La première Constitution Égyptienne date de 1923. Avant cette date, l’Égypte avait toutefois connu des textes d’organisation des pouvoirs. C’est ainsi que, dès 1866, ‘’ le Khédive Ismail ‘’ avait adopté une loi organique mettant en place une Chambre des députés qui jouissait de pouvoirs de délibération sur les projets.

En 1878, fut introduit le principe de la solidarité des ministres et de leur responsabilité collective devant le khédive.

En 1882, Une nouvelle loi fondamentale fut adoptée. Elle renforçait la représentativité des assemblées et leur confiait un rôle beaucoup plus important en matière législative, les ministres sont devenus, pour la première fois, responsables devant la Chambre. Mais elle ne vécut que quelques mois et disparut avec l’arrivée des envahisseurs britanniques.

En 1883, Une autre loi organique fut adoptée par décret khédivial. Cette loi a doté de compétences consultatives en matière budgétaire et législative un conseil législatif de 30 membres, mi-élu par les conseils provinciaux, mi-nommés par le khédive . Une Assemblée générale de 83 membres jouissait d’un pouvoir de décision en matière fiscale, mais ne se réunissait que tous les 2 ans.Cette loi organique prévoyait également qu’aucun décret ne pourrait être promulgué sans avoir été contresigné par le président du Conseil des ministres et les ministres compétents. Un amendement en 1909 rendit les sessions des deux assemblées publiques. En 1912, les membres du Conseil législatif ont été autorisés à poser des questions aux ministres. En 1913, une nouvelle loi organique fut promulguée par le khédive ‘’ Abbâs ‘’. Selon ses dispositions, L’Assemblée législative était composée des ministres, de 66 membres élus et de 17 membres nommés. Aucune loi ne pouvait être promulguée sans lui avoir d’abord été présentée, même si son avis n’était toujours que consultatif, sauf dans les affaires se rattachant aux impôts.
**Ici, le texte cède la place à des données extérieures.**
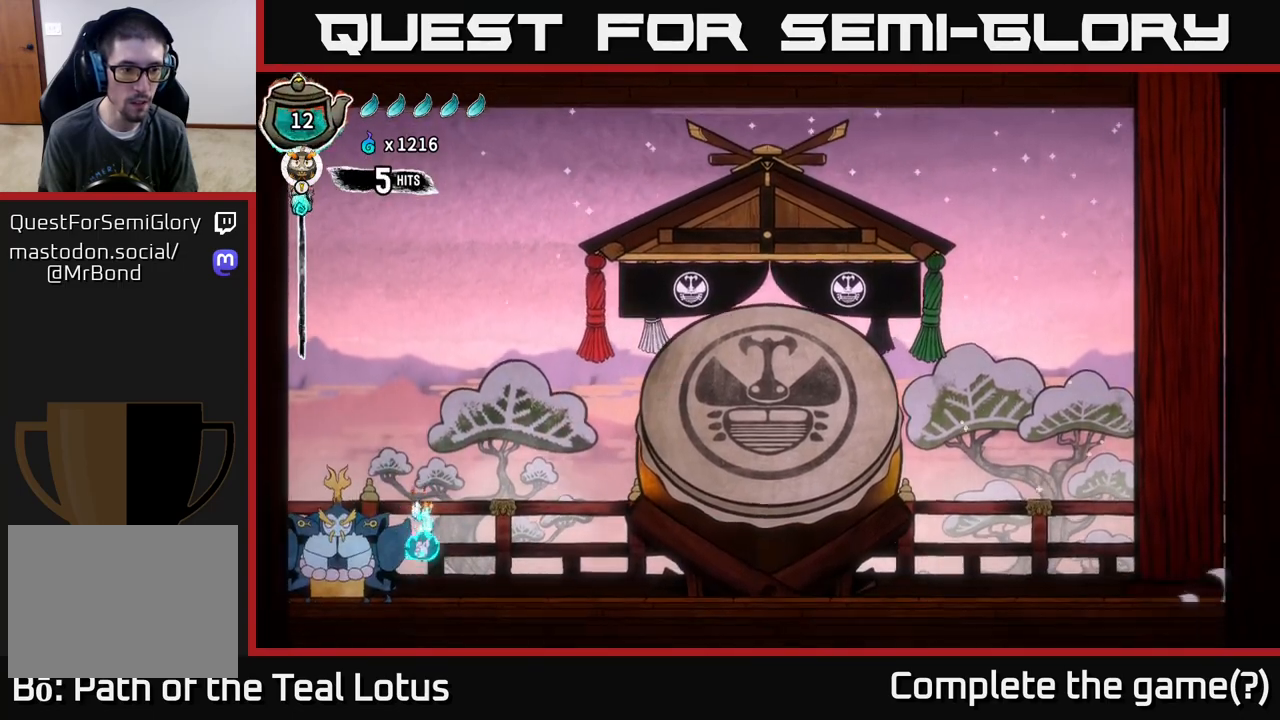
{"buttons": [], "left_stick": "right", "right_stick": "center", "events": [[17, "left_stick", "left"], [133, "Y", "down"], [150, "left_stick", "center"], [233, "Y", "up"], [283, "Y", "down"], [317, "left_stick", "right"], [367, "Y", "up"]]}
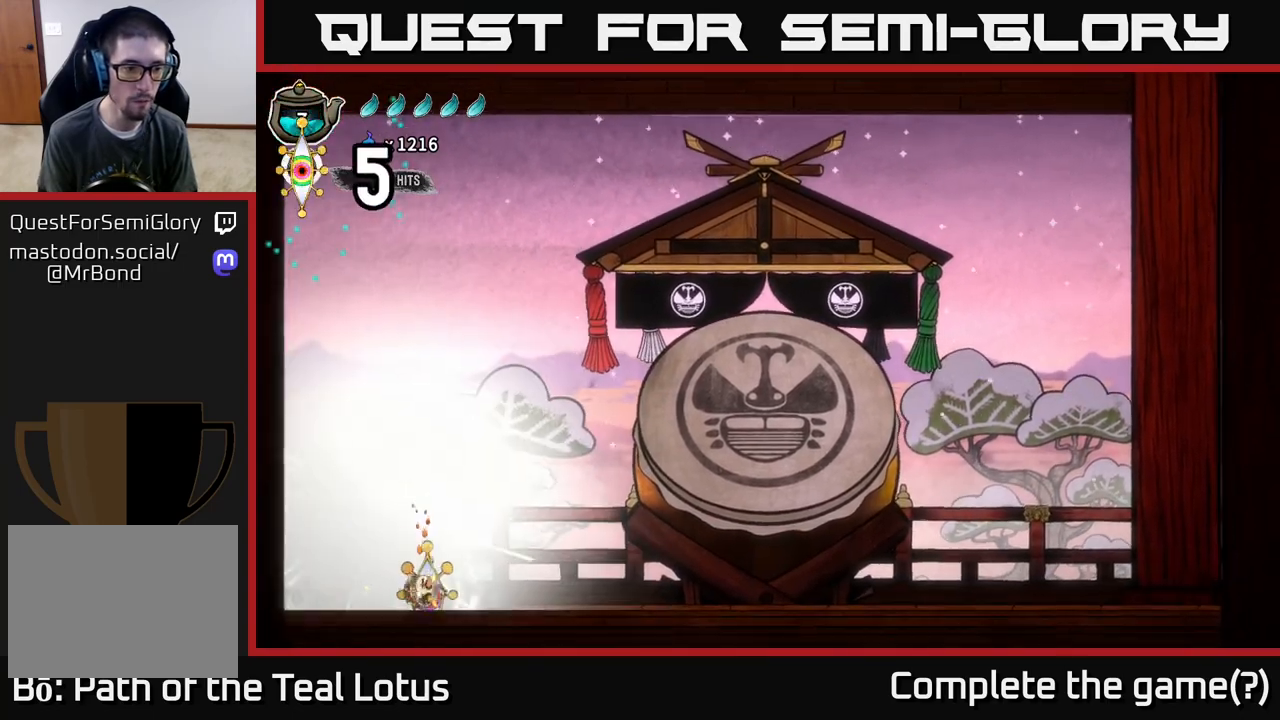
{"buttons": ["A", "R2"], "left_stick": "right", "right_stick": "center", "events": [[350, "R2", "down"], [500, "A", "down"]]}
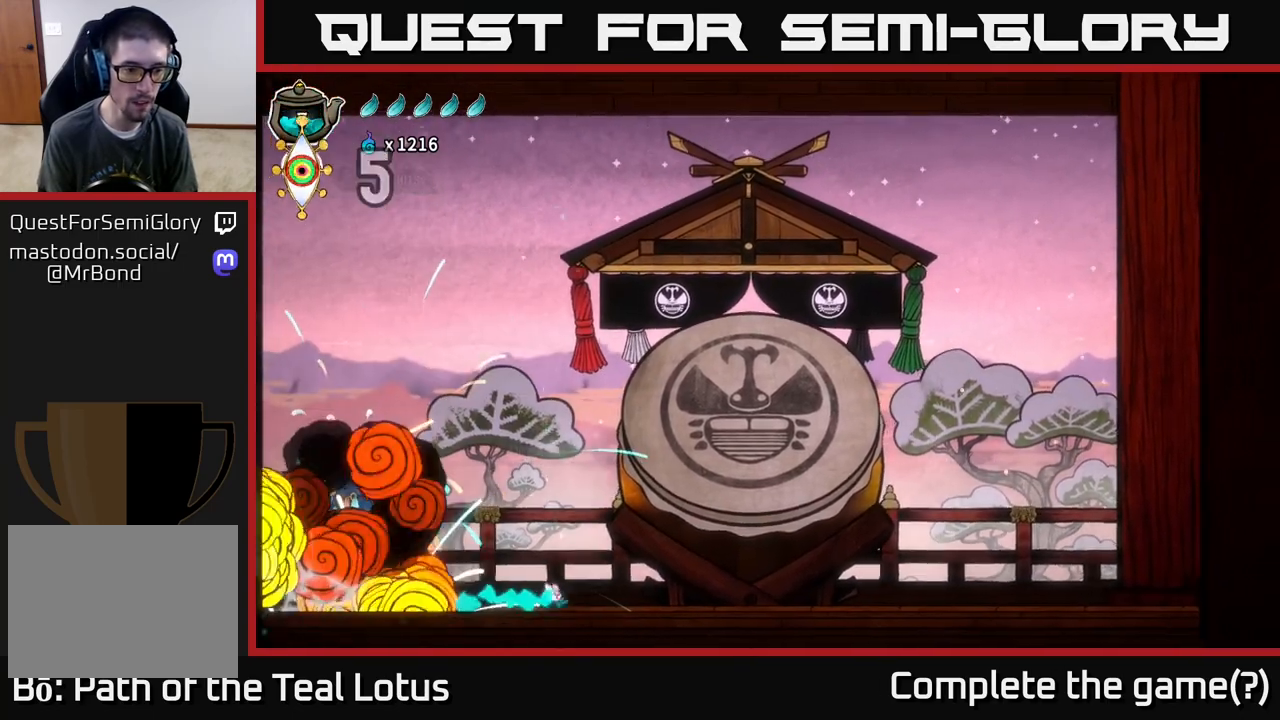
{"buttons": ["A", "R2"], "left_stick": "right", "right_stick": "center", "events": []}
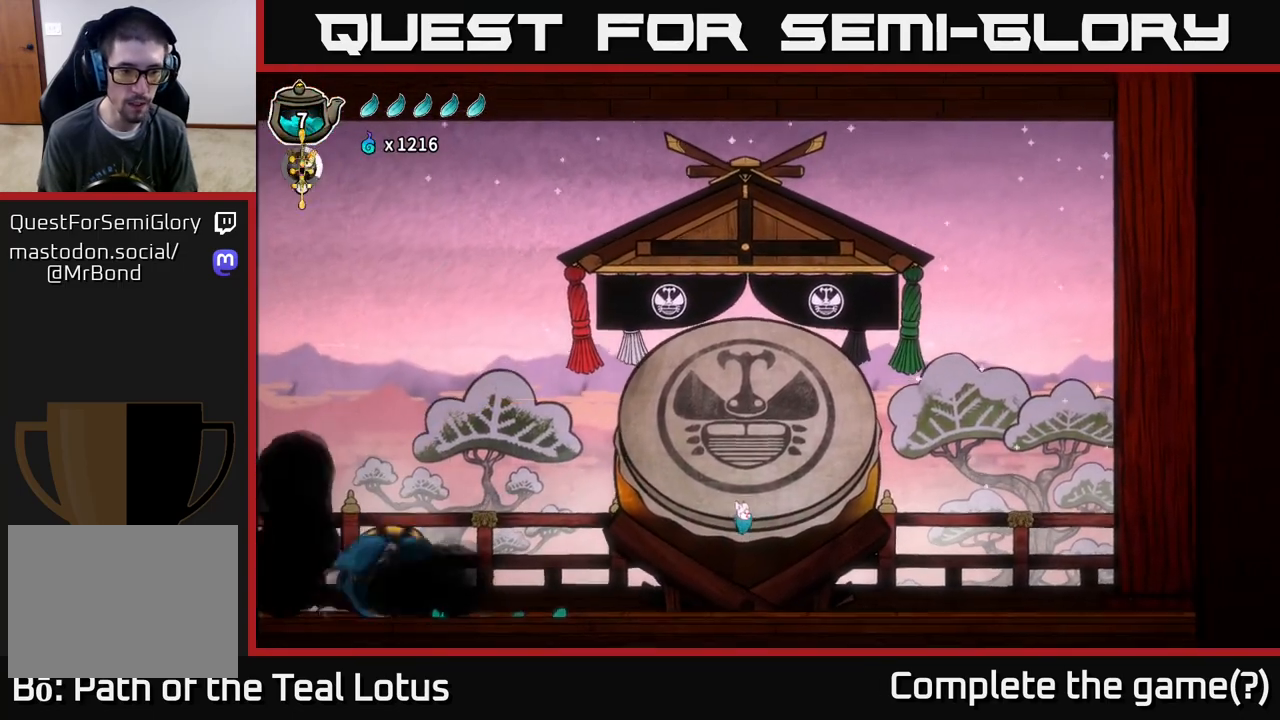
{"buttons": [], "left_stick": "left", "right_stick": "center", "events": [[50, "A", "up"], [100, "R2", "up"], [417, "left_stick", "left"]]}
Avec l’instauration du protectorat anglais en 1914, la vie constitutionnelle fut suspendue pendant plusieurs années. Ce protectorat ne prit fin que le 28 février 1922, avec la proclamation unilatérale par l’Angleterre de l’indépendance de l’Égypte . Cette proclamation mit formellement fin à l’occupation, mais les britanniques continuèrent à disposer de privilèges importants, quasi-coloniaux, en Egypte.

Depuis l’adoption de sa première Constitution post-coloniale en 1923, l’Égypte a connu une forte instabilité constitutionnelle. Le roi Fouad a chargé son gouvernement d’élaborer un projet de Constitution. Un comité de trente personnalités a été nommé. Ce comité se formait par un groupe de libéraux nommés par un gouvernement issu de l’un des partis politiques minoritaires. Mais en tout cas, l’adoption d’une Constitution était un moyen d’affirmer l’indépendance de l’Égypte face à la puissance occupante. Une fois le projet rédigé, les Britanniques s’opposèrent à la formulation originelle de l’article 29 de la Constitution, qui proclamait Fouad « Roi d’Égypte et du Soudan » et obtinrent gain de cause.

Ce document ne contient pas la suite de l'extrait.